(※写真はイメージです/PIXTA)

ハリス優勢と報じられていた米大統領選挙は、ふたを開けてみればトランプの圧勝。対中関税リスクが叫ばれつつも、堅調なマーケット……こうしたなか、「専門家」と呼ばれる人たちの信頼性に疑念を抱いている人が増えています。そこで、フィデリティ・インスティテュート主席研究員でマクロストラテジストの重見吉徳氏が、情報収集の心構えとともに、足元の市場から推測される「年末にかけての相場リスク」について詳しく解説します。

レポとはなにか…金融機関の資金調達手段のひとつ

2つの短期金利:フェデラルファンド金利とレポ金利

まず、われわれがよく耳にするのは、フェデラルファンド金利と呼ばれるFRBの政策金利です【赤線】。これは、担保なしで、翌日まで1日間の資金の貸し借りをする際の取引金利です。

 

これに対して、レポ金利【青線】は、担保付きで、資金の貸し借りをする際の取引金利です。担保は有価証券。レポの場合、資金貸借の期間は翌日物や1週間、1ヵ月から、場合によっては3年など、取引相手との交渉しだいです。

 

出所:米連邦準備制度理事会(FRB)、ニューヨーク連銀、LSEG、フィデリティ・インスティテュート。 (注)データの期間:2023年1月~2024年11月22日、日次。
【図表1】今回の利上げ局面の政策金利と翌日物レポ金利の推移 出所:米連邦準備制度理事会(FRB)、ニューヨーク連銀、LSEG、フィデリティ・インスティテュート。
(注)データの期間:2023年1月~2024年11月22日、日次。

 

両者の規模を確認すると、フェデラルファンド取引は1日あたり約1,000億ドル、対するレポ取引は(「米国債担保」の、「翌日物取引」に限っても)その22倍の約2.2兆ドルの規模です。
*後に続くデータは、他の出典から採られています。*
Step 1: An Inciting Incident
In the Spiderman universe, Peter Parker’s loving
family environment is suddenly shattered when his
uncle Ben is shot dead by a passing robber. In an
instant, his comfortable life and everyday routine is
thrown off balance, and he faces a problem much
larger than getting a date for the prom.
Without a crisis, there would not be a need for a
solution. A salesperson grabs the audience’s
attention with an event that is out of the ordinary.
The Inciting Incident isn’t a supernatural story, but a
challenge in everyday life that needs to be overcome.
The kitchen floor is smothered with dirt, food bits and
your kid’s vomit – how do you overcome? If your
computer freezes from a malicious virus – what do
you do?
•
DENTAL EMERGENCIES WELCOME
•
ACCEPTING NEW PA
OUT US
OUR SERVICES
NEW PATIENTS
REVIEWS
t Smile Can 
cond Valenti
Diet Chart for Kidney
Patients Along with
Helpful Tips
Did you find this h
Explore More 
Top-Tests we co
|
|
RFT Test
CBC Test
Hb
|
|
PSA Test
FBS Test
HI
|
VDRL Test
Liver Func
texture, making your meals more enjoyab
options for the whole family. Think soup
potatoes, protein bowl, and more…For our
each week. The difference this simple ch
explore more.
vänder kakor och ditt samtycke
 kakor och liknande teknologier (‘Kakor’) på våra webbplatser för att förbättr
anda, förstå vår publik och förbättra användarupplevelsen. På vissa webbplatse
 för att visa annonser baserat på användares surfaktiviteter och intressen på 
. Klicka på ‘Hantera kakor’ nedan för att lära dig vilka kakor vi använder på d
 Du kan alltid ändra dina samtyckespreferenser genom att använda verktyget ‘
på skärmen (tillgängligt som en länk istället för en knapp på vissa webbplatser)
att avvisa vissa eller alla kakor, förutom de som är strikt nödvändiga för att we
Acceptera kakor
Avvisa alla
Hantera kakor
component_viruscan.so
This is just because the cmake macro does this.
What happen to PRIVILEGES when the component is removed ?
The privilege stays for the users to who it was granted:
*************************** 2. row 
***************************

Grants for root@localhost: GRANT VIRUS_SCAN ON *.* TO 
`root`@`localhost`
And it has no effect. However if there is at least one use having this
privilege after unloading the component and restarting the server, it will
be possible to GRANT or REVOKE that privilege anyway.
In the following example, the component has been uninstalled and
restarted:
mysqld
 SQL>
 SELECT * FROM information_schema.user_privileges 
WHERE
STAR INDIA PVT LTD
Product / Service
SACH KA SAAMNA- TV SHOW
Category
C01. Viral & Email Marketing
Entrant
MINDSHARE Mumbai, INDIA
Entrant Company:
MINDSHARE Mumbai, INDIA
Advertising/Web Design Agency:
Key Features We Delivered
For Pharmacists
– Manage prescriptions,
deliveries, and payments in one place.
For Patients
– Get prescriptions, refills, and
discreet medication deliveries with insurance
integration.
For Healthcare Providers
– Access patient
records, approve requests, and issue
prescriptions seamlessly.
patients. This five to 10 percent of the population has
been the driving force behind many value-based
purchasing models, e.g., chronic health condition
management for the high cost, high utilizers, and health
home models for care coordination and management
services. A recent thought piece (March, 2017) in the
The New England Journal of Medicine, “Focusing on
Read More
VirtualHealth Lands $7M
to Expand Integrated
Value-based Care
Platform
レポ市場のほうがはるかに大きい市場だとおわかりいただけます。

 

レポ市場での資金の出し手と取り手

最初に重要な点として、レポは「元手が(ほとんど)なくても、有価証券の保有/有価証券への投資を可能にする資金調達の手段」です。「信用買い」に似ていると考える人もいます。

 

レポは金融市場での資金貸借の話ですから、「誰がお金を余らせ、誰がお金を借りたがっているのか」を確認することが大事です。そこでまずは、レポ市場の参加者を確認します。

 

資金の出し手は、(一般的にドル資金が豊富な)米銀や海外中銀、あるいは短期証券に投資をするMMF、政府系住宅金融機関などです。これに対して、資金の取り手は、(逆に、ドル資金が不足している)①証券会社、②米国以外の銀行、そして、③ヘッジファンドなどです。